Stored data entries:

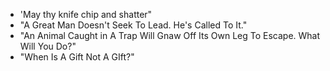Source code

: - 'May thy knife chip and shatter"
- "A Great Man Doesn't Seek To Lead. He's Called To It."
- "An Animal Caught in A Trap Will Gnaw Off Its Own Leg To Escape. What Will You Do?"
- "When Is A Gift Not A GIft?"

* Task statement: Format every line of the items above as a Markdown table with the columns "Row" and "Line", numbering the rows and omitting blank lines. Leave the images out of the answer.

* Result of this exercise:
| Row | Line |
|---|---|
| 1 | Source code |
| 2 | : - 'May thy knife chip and shatter" |
| 3 | - "A Great Man Doesn't Seek To Lead. He's Called To It." |
| 4 | - "An Animal Caught in A Trap Will Gnaw Off Its Own Leg To Escape. What Will You Do?" |
| 5 | - "When Is A Gift Not A GIft?" |